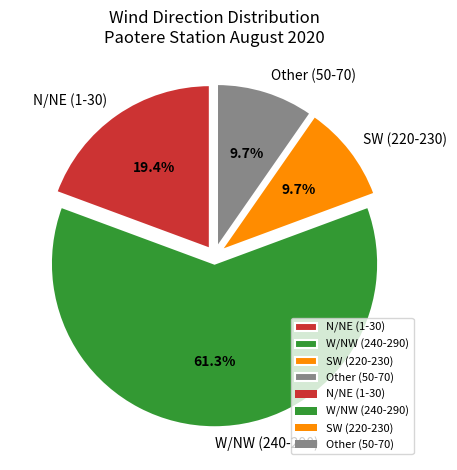

How many slices are in this pie chart?

4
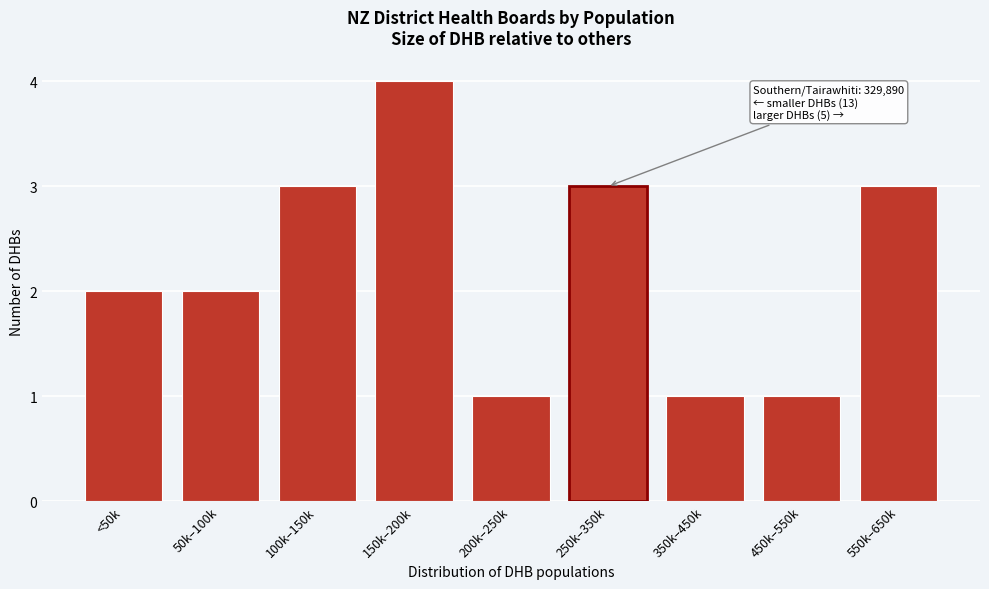

Reading left to right, what are all the values shown in this chart?

<50k=2	50k–100k=2	100k–150k=3	150k–200k=4	200k–250k=1	250k–350k=3	350k–450k=1	450k–550k=1	550k–650k=3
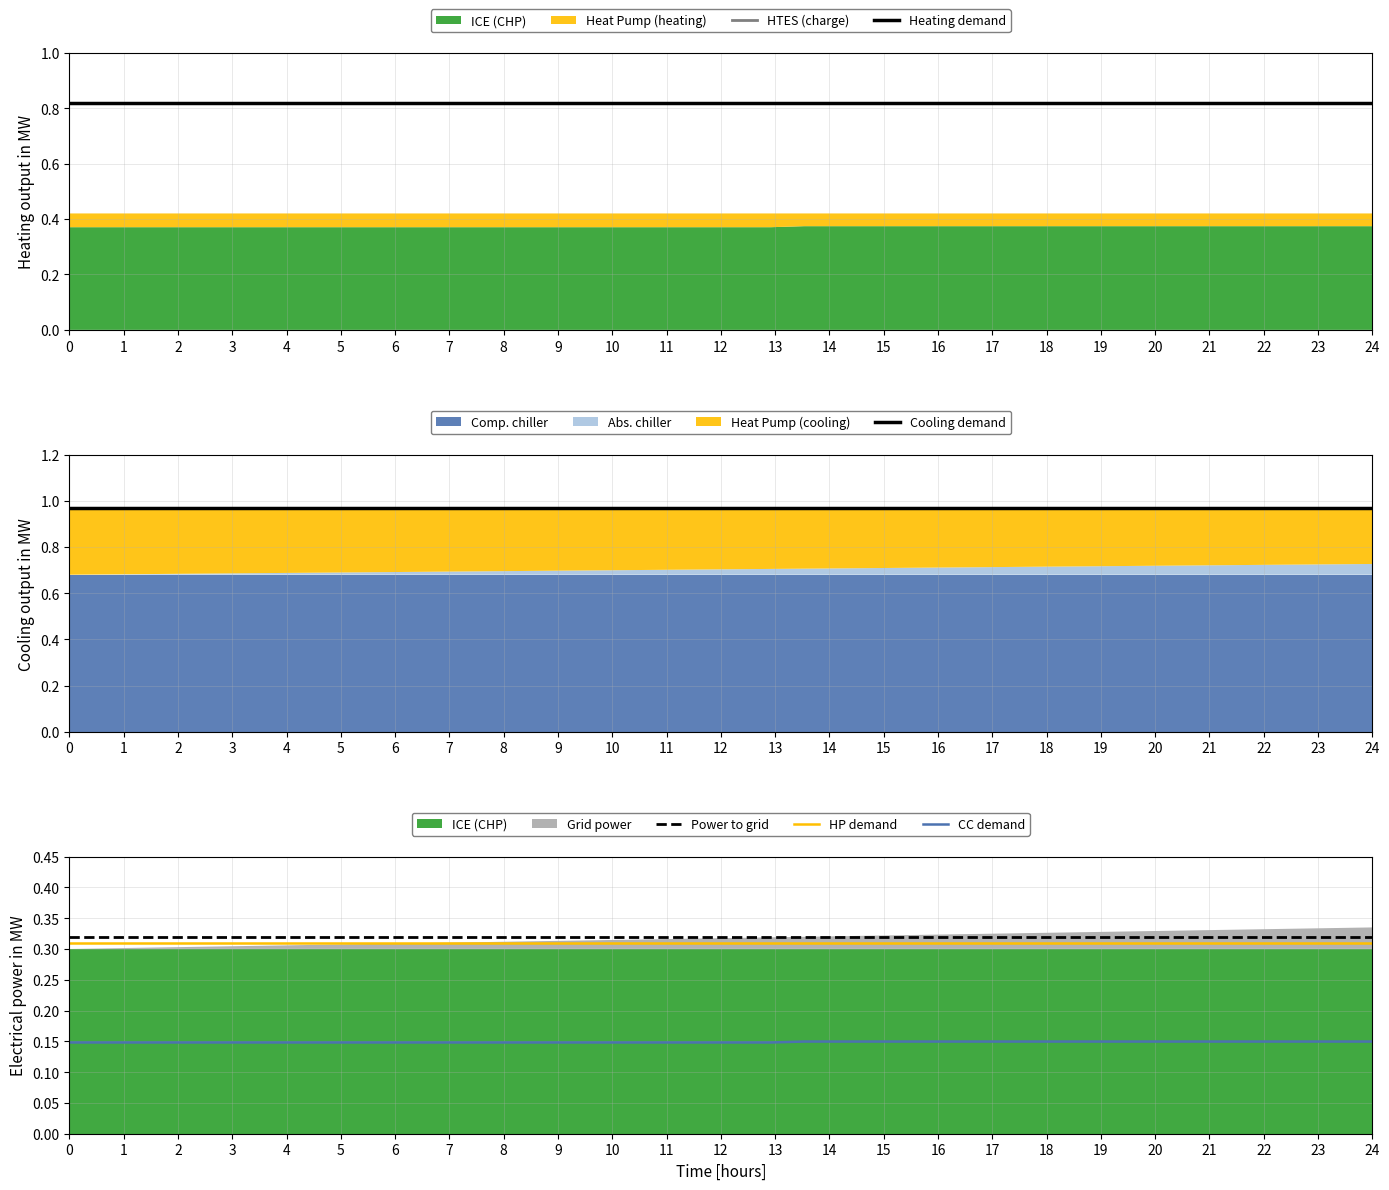

The value of CC demand at 0 is 0.0. True or false?

False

WHAT TO PRODUCE
State how many lines in the items above contain the word "chart", treating case as significant. Give only the number.

ANSWER SPACE
2